Objective » Rewrite the records below, changing every occurrence of "crop field" to "farm plot". Leave all other text unchanged.

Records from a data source
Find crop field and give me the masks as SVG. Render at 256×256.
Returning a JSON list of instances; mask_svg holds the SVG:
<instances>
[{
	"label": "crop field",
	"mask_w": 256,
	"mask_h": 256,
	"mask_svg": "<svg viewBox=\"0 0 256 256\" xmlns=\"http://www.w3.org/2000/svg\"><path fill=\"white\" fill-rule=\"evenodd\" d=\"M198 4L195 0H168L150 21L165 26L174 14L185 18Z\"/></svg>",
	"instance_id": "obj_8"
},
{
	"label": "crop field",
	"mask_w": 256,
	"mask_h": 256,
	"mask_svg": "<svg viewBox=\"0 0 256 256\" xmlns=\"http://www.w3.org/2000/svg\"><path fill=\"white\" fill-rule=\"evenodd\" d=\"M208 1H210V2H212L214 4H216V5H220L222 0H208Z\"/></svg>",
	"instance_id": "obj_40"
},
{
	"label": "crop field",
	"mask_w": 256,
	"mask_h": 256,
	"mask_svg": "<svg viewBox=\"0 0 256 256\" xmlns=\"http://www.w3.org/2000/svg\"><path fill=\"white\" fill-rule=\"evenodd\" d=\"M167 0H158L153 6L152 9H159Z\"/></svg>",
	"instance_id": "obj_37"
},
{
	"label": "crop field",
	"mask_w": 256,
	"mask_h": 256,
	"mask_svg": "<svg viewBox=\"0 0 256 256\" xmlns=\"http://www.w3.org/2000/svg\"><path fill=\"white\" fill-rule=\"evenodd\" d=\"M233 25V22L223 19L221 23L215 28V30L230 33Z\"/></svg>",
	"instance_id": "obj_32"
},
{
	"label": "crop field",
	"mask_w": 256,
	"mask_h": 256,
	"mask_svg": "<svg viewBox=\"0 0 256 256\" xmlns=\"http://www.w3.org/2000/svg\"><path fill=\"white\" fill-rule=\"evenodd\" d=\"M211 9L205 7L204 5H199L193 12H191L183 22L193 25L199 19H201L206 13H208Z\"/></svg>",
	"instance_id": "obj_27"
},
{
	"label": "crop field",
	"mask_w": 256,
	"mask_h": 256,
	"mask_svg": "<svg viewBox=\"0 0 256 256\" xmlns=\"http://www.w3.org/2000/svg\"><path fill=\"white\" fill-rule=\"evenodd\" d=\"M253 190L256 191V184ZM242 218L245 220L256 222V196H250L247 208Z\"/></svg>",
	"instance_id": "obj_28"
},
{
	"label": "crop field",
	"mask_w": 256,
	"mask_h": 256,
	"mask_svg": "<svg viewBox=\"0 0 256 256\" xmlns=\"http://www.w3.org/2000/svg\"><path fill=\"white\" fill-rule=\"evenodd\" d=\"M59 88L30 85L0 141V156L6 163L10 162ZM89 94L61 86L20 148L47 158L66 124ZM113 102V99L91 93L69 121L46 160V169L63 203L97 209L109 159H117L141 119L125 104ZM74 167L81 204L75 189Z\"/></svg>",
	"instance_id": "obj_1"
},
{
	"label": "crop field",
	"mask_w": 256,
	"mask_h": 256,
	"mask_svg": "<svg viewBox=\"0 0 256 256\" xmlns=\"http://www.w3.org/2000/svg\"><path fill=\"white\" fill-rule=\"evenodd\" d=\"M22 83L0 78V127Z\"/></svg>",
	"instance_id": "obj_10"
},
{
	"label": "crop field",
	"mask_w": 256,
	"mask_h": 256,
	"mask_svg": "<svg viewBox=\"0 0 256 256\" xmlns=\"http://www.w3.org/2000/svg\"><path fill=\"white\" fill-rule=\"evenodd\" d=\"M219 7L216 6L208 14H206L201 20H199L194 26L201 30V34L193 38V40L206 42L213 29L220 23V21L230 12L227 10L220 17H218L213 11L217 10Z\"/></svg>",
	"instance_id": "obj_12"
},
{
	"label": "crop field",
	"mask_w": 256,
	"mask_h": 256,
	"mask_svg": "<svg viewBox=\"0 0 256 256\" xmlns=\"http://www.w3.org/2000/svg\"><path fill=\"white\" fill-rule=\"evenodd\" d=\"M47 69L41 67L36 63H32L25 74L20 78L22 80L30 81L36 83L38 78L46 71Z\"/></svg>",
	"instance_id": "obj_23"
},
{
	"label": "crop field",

Exercise output »
Find farm plot and give me the masks as SVG. Render at 256×256.
Returning a JSON list of instances; mask_svg holds the SVG:
<instances>
[{
	"label": "farm plot",
	"mask_w": 256,
	"mask_h": 256,
	"mask_svg": "<svg viewBox=\"0 0 256 256\" xmlns=\"http://www.w3.org/2000/svg\"><path fill=\"white\" fill-rule=\"evenodd\" d=\"M198 4L195 0H168L150 21L165 26L174 14L185 18Z\"/></svg>",
	"instance_id": "obj_8"
},
{
	"label": "farm plot",
	"mask_w": 256,
	"mask_h": 256,
	"mask_svg": "<svg viewBox=\"0 0 256 256\" xmlns=\"http://www.w3.org/2000/svg\"><path fill=\"white\" fill-rule=\"evenodd\" d=\"M208 1H210V2H212L214 4H216V5H220L222 0H208Z\"/></svg>",
	"instance_id": "obj_40"
},
{
	"label": "farm plot",
	"mask_w": 256,
	"mask_h": 256,
	"mask_svg": "<svg viewBox=\"0 0 256 256\" xmlns=\"http://www.w3.org/2000/svg\"><path fill=\"white\" fill-rule=\"evenodd\" d=\"M167 0H158L153 6L152 9H159Z\"/></svg>",
	"instance_id": "obj_37"
},
{
	"label": "farm plot",
	"mask_w": 256,
	"mask_h": 256,
	"mask_svg": "<svg viewBox=\"0 0 256 256\" xmlns=\"http://www.w3.org/2000/svg\"><path fill=\"white\" fill-rule=\"evenodd\" d=\"M233 25V22L223 19L221 23L215 28V30L230 33Z\"/></svg>",
	"instance_id": "obj_32"
},
{
	"label": "farm plot",
	"mask_w": 256,
	"mask_h": 256,
	"mask_svg": "<svg viewBox=\"0 0 256 256\" xmlns=\"http://www.w3.org/2000/svg\"><path fill=\"white\" fill-rule=\"evenodd\" d=\"M211 9L205 7L204 5H199L193 12H191L183 22L193 25L199 19H201L206 13H208Z\"/></svg>",
	"instance_id": "obj_27"
},
{
	"label": "farm plot",
	"mask_w": 256,
	"mask_h": 256,
	"mask_svg": "<svg viewBox=\"0 0 256 256\" xmlns=\"http://www.w3.org/2000/svg\"><path fill=\"white\" fill-rule=\"evenodd\" d=\"M253 190L256 191V184ZM242 218L245 220L256 222V196H250L247 208Z\"/></svg>",
	"instance_id": "obj_28"
},
{
	"label": "farm plot",
	"mask_w": 256,
	"mask_h": 256,
	"mask_svg": "<svg viewBox=\"0 0 256 256\" xmlns=\"http://www.w3.org/2000/svg\"><path fill=\"white\" fill-rule=\"evenodd\" d=\"M59 88L30 85L0 141V156L6 163L10 162ZM89 94L61 86L20 148L47 158L66 124ZM113 102V99L91 93L69 121L46 160V169L63 203L97 209L109 159H117L141 119L125 104ZM74 167L81 204L75 189Z\"/></svg>",
	"instance_id": "obj_1"
},
{
	"label": "farm plot",
	"mask_w": 256,
	"mask_h": 256,
	"mask_svg": "<svg viewBox=\"0 0 256 256\" xmlns=\"http://www.w3.org/2000/svg\"><path fill=\"white\" fill-rule=\"evenodd\" d=\"M22 83L0 78V127Z\"/></svg>",
	"instance_id": "obj_10"
},
{
	"label": "farm plot",
	"mask_w": 256,
	"mask_h": 256,
	"mask_svg": "<svg viewBox=\"0 0 256 256\" xmlns=\"http://www.w3.org/2000/svg\"><path fill=\"white\" fill-rule=\"evenodd\" d=\"M219 7L216 6L208 14H206L201 20H199L194 26L201 30V34L193 38V40L206 42L213 29L220 23V21L230 12L227 10L220 17H218L213 11L217 10Z\"/></svg>",
	"instance_id": "obj_12"
},
{
	"label": "farm plot",
	"mask_w": 256,
	"mask_h": 256,
	"mask_svg": "<svg viewBox=\"0 0 256 256\" xmlns=\"http://www.w3.org/2000/svg\"><path fill=\"white\" fill-rule=\"evenodd\" d=\"M47 69L41 67L36 63H32L25 74L20 78L22 80L30 81L36 83L38 78L46 71Z\"/></svg>",
	"instance_id": "obj_23"
},
{
	"label": "farm plot",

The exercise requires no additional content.